You need your sleep as well.


----------



## boosh (Sep 4, 2009)

yeah thanks, i'm going to try and start it now. if i'm going to try and do all of my work then i'll probably be up all night, and i've promised myself countless times i wouldn't do this to myself again...
:|
lol


----------



## LALoner (Dec 3, 2008)

I used to be like this when I was in school. I think it must be related to how unhappy I was at the time because it was at its worst when my parents forced me to go to Catholic school, which was a nightmare beyond words. Grad school was the happiest time for me and thats when I had the most regular work habits. I think when I'm unhappy I protect myself by spacing out, daydreaming and stuff and practical things bring you back to painful reality.


----------



## Cerberios (Nov 8, 2010)

Similar; went to a Catholic Grad school. Was fun, lenient, whatevs ~
And then I entered a Catholic high school , freshmen year.
My grade nine experience completely destroyed me, my anxiety exploded every which way =______=

In times like this, having SA, I don't think people will ever feel up for homework... It's just a matter of addressing this problem to the teachers and taking your time.
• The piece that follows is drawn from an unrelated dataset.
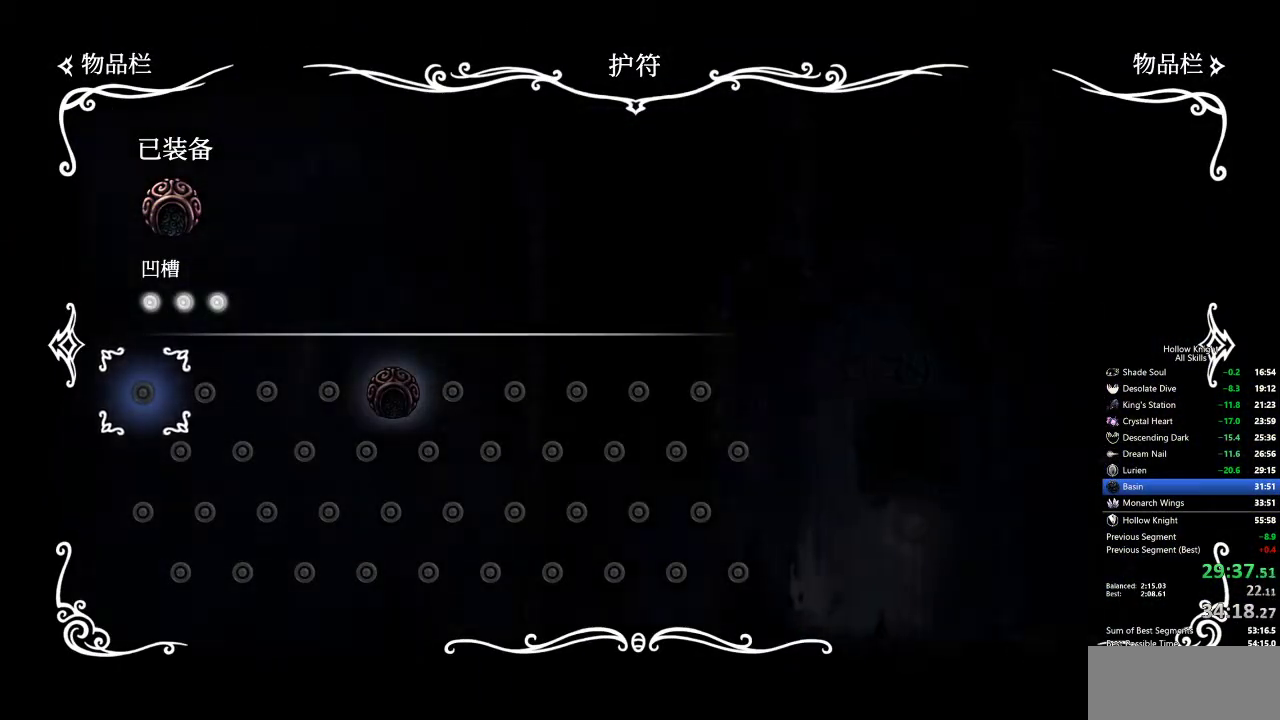
{"keys": ["cdash"], "events": [[50, "inv", "down"], [133, "inv", "up"], [500, "cdash", "down"]]}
Good luck Boosh, strength to you and your homework !!


----------



## cresentmoon (Oct 28, 2010)

YES!!! Right now I'm supposed to write two articles for this newspaper in and I can't think of anything to write.... Also I have a unit test tomorrow that I was supposed to review for.


----------



## kid a (Aug 26, 2010)

me too!! i cant concentrate for anything itll just sit in the back of my mind, its called procrastination ! lol
i have it really bad. i have a degree in procrastination


----------



## 00100101 (Sep 3, 2010)

boosh said:


> ok, so this problem has been getting worse for me. tonight i've done it again. it's nearly 11 o'clock, and i've got an essay (it's already a week late), an A2 sized observation drawing for art, a French comprehension, and a series of detailed drawings of designs for d.t. all to do for tomorrow.
> 
> it feels like nothing can make me start my work, the thought of it fills me with extreme anxiety so i end up leaving it. the time i spend not doing the work is not enjoyable either, because i'm constantly feeling guilty about not doing the work by procrastinating, but i can't bring myself to start it.
> 
> i've been told endless crap by this woman at school who does learning support who says it's my laziness, and i have to start it sooner and that 'i've got my life in my hands' and 'it's down to you to change it'. i know that, it just won't work if you're completely lacking in motivation and feel depressed.... :no


Everything you said i completely agree with, im going through the same thing. However there are a few differences...

my anxiety affects my studying for exams not the homework (though sometimes it is to do with the homework depending on how serious it is).

but i understand what you mean. i hate it when i talk to a teacher about this problem with revising for exams & they say its just laziness... it is NOT


----------